2018年10月の月間全日視聴率(関東世帯、6時~24時)でテレビ朝日が単独トップとなった。これにより、日本テレビが2013年12月以来続けてきた、全日帯、ゴールデン帯(19~22時)、プライム帯(19~23時)のすべてでの視聴率トップを意味する「三冠王」の記録が途切れた。三冠王が途切れたことに「やっぱり来たか」という本音を漏らす日テレ関係者は少なくない。
「今年の春くらいから、そろそろヤバいかもしれないという雰囲気はありました」と話すのは、同局関係者だ。
「好調だった『ZIP!』と『スッキリ』ですが、世間の話題の中心が台風や地震、大きな事件や事故などニュース寄りになると、他局に視聴率で負ける傾向は以前からありました。それが、日本大学アメフト部の反則タックル問題と、それに続くパワハラ問題が大きな関心を集めたころから、視聴者はそのときだけ他局の番組を見るという一時的な傾向ではなく、最初からよそを見るようになってしまった」
『ZIP!』は2011年、『スッキリ』は2006年から放送されている朝の情報番組だ。
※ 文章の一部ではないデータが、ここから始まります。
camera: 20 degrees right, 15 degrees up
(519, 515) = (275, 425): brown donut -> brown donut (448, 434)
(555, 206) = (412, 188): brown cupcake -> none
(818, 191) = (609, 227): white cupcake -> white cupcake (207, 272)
それぞれ同時間帯で視聴率1位にいた時期もあったが、現在は『グッドモーニング』(テレビ朝日系列)や『めざましテレビ』(フジテレビ系列)、『羽鳥慎一モーニングショー』(テレビ朝日系列)や『とくダネ!』(フジテレビ系列)に次ぐ3位の位置が定着しつつある。1位や2位との違いとして、関係者の間でも指摘されていたのが、「ニュースに弱い」ことだ。
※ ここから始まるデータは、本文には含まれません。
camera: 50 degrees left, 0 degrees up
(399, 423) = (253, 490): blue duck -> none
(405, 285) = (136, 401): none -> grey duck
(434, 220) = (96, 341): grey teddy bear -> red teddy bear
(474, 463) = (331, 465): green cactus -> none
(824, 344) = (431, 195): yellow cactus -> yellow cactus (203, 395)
「『ZIP!』や『スッキリ』の場合、芸能ニュースや身近なネタを丁寧に伝えるのは得意だけれど、何か事件や事故、天災が発生したとき、とたんに内容が薄くなる。人員の問題もあって、発生からすぐ番組独自の取材に取りかかりづらいから、放送ではニュース番組用に編集された素材を流して当たり障りのないコメントをスタジオで加えるだけになることも少なくない。積極的に現地取材へ行って独自の特集を組む他局と比べると物足りないから、なんとなく新情報が欲しくてザッピングしている視聴者が離れてしまう」(前出の関係者)
かつては、事件や事故などのニュース取材のために、日本テレビでもワイドショー独自の取材チームを複数つくっていた。しかし現在では、事実上、阿部祐二レポーターのチームだけが対応できる状態だそうだ。人員不足が原因であることは承知しているが、いきなり人を増やすこともできない。代わりに試みているのは、部局の壁を超えた連携だ。